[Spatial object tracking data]
---+---

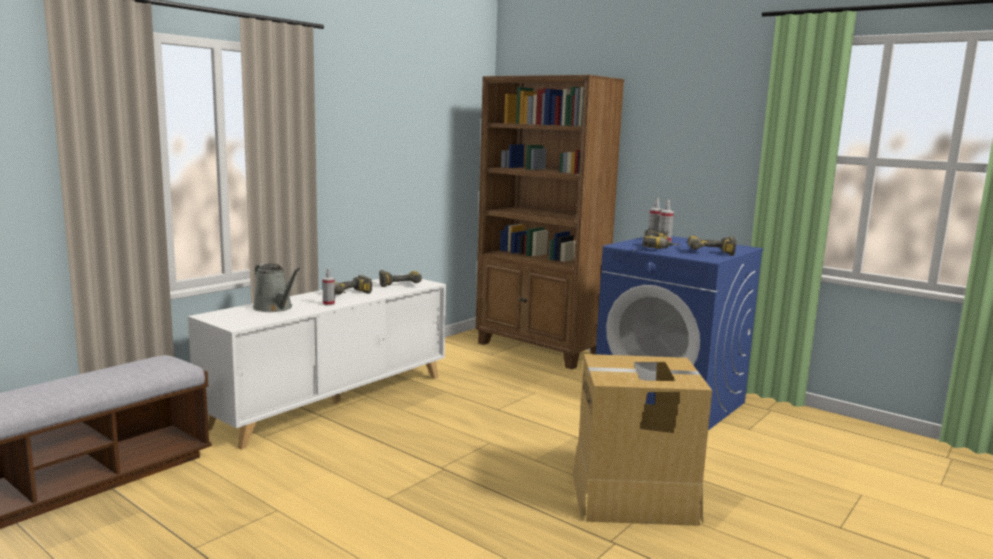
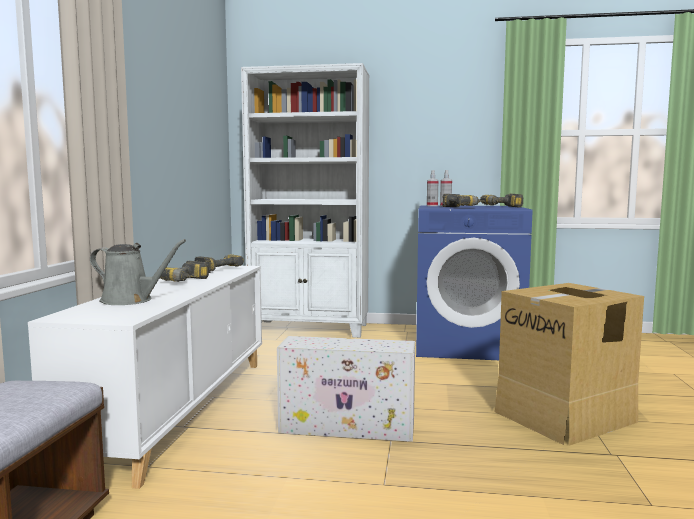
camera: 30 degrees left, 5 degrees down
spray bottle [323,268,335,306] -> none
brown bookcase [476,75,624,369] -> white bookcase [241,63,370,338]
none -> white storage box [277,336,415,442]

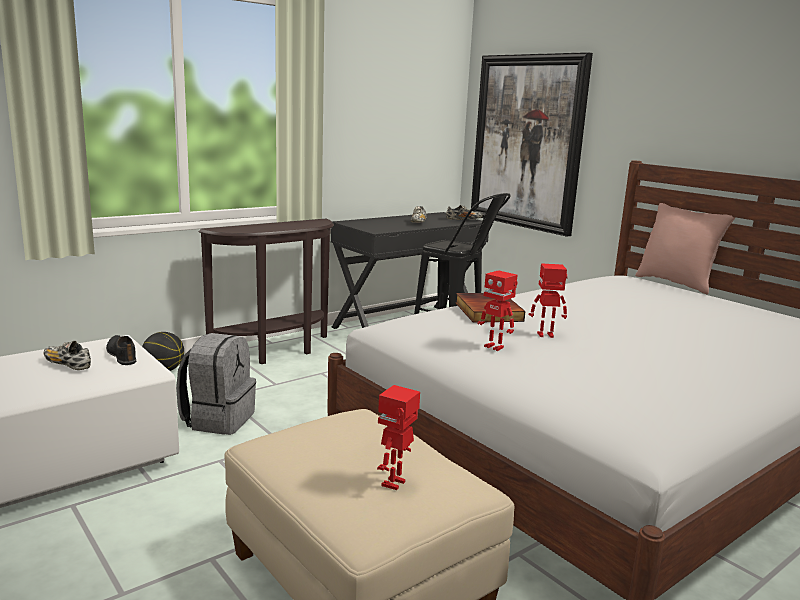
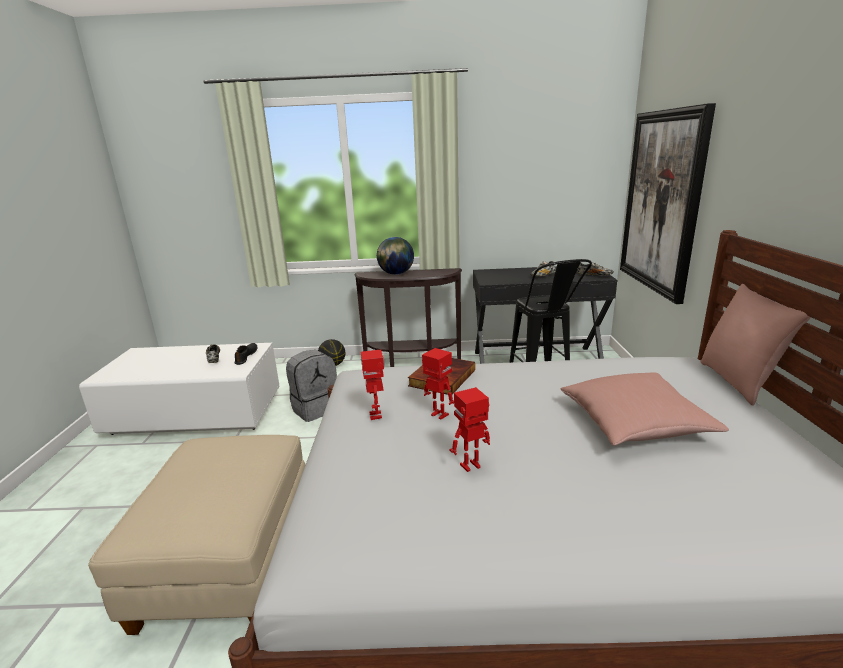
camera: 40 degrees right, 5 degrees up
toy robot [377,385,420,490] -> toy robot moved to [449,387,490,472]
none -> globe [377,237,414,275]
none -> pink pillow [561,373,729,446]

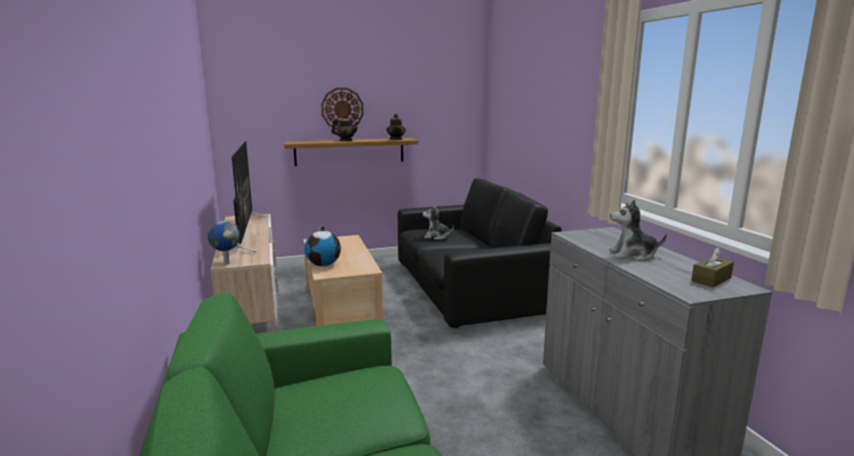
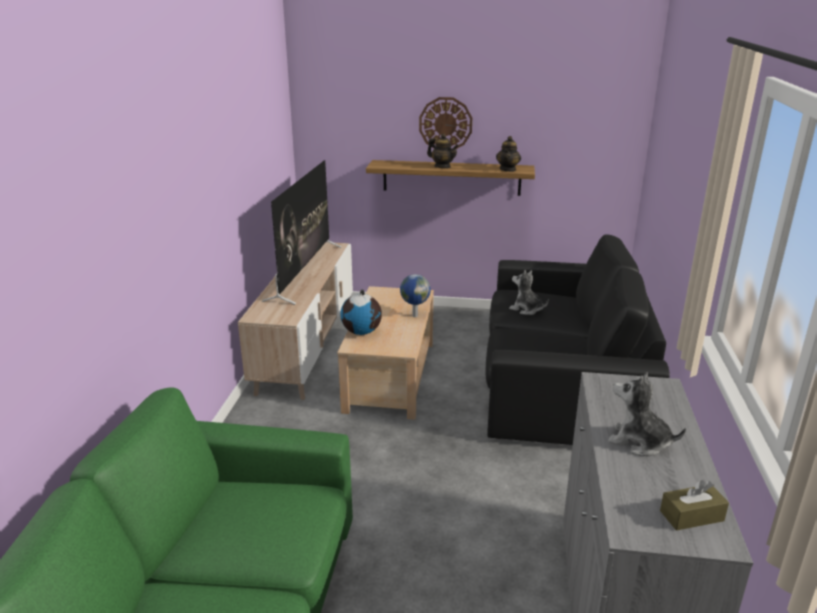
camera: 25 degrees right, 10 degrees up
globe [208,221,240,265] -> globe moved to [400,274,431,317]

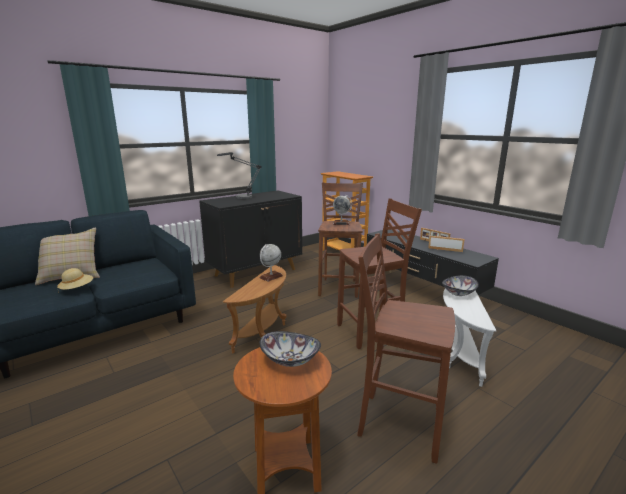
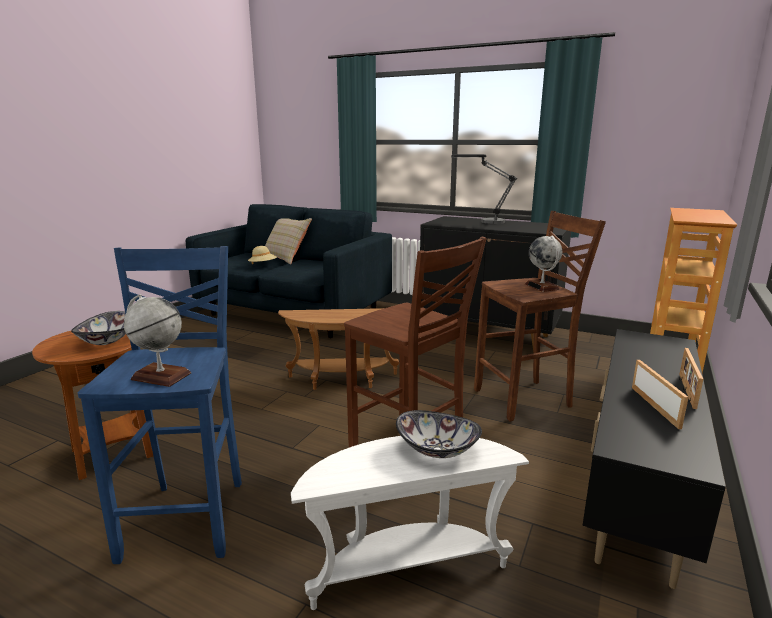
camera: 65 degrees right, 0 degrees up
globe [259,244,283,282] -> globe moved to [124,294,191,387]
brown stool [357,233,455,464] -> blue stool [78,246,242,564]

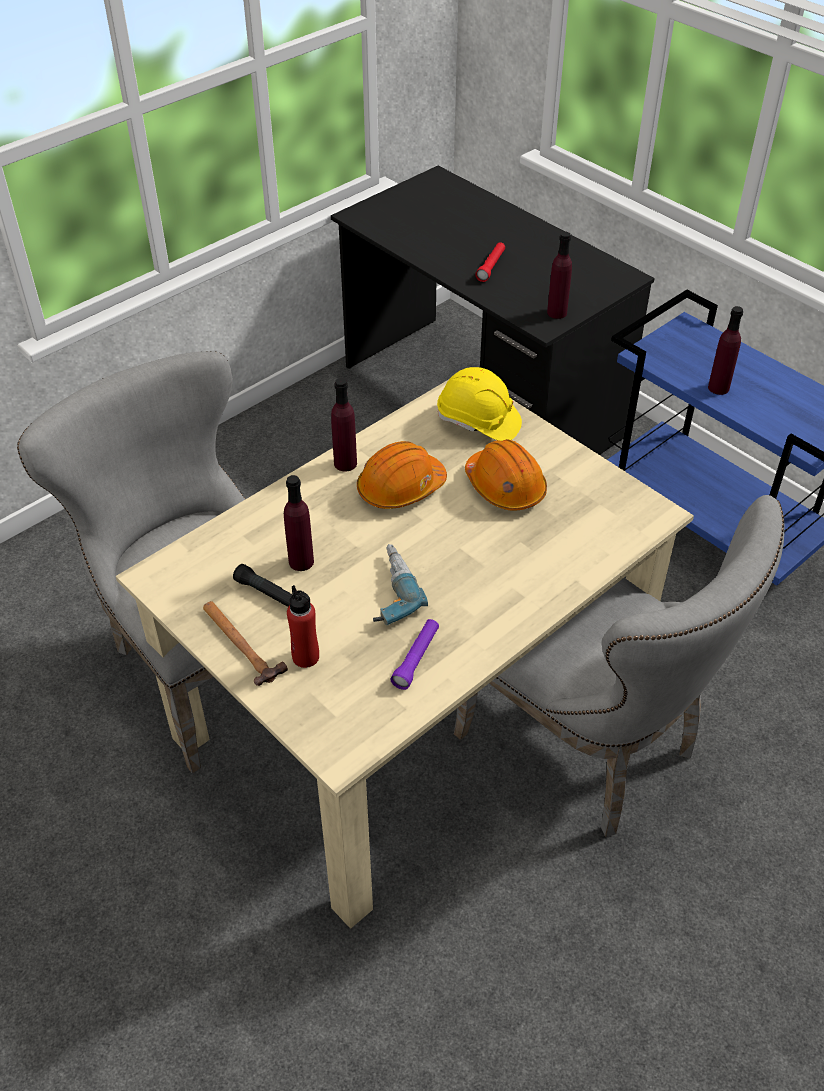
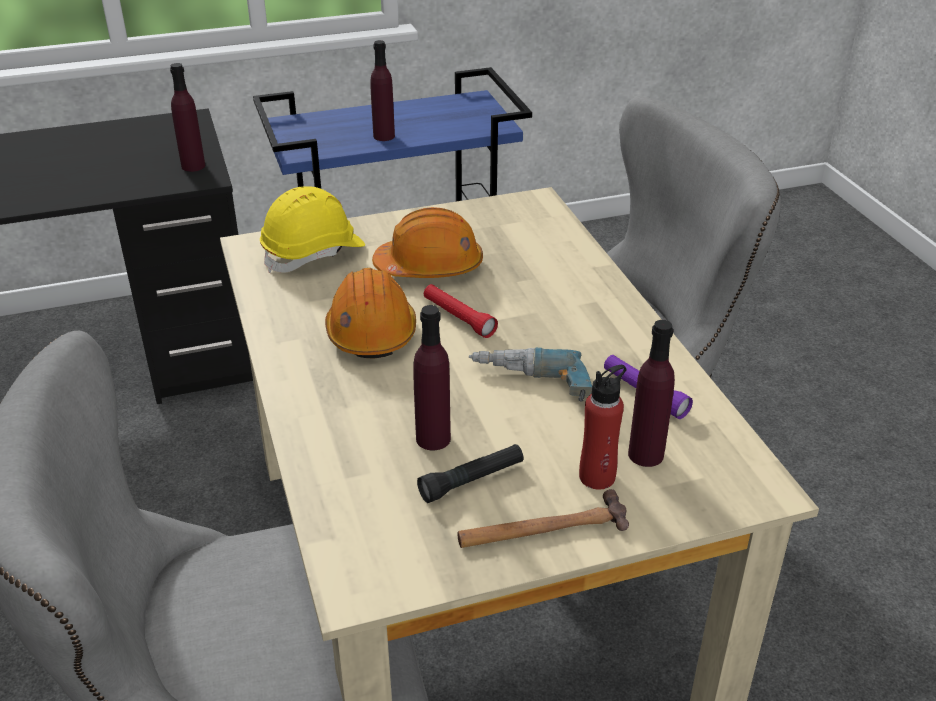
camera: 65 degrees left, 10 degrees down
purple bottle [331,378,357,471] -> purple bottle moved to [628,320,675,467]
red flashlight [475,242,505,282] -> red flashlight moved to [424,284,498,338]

---+---

What needs to be done:
The lines that contain the word "brown" are wanted; copy each of them from the records.

Solution:
brown bookcase [476,75,624,369] -> white bookcase [241,63,370,338]
brown stool [357,233,455,464] -> blue stool [78,246,242,564]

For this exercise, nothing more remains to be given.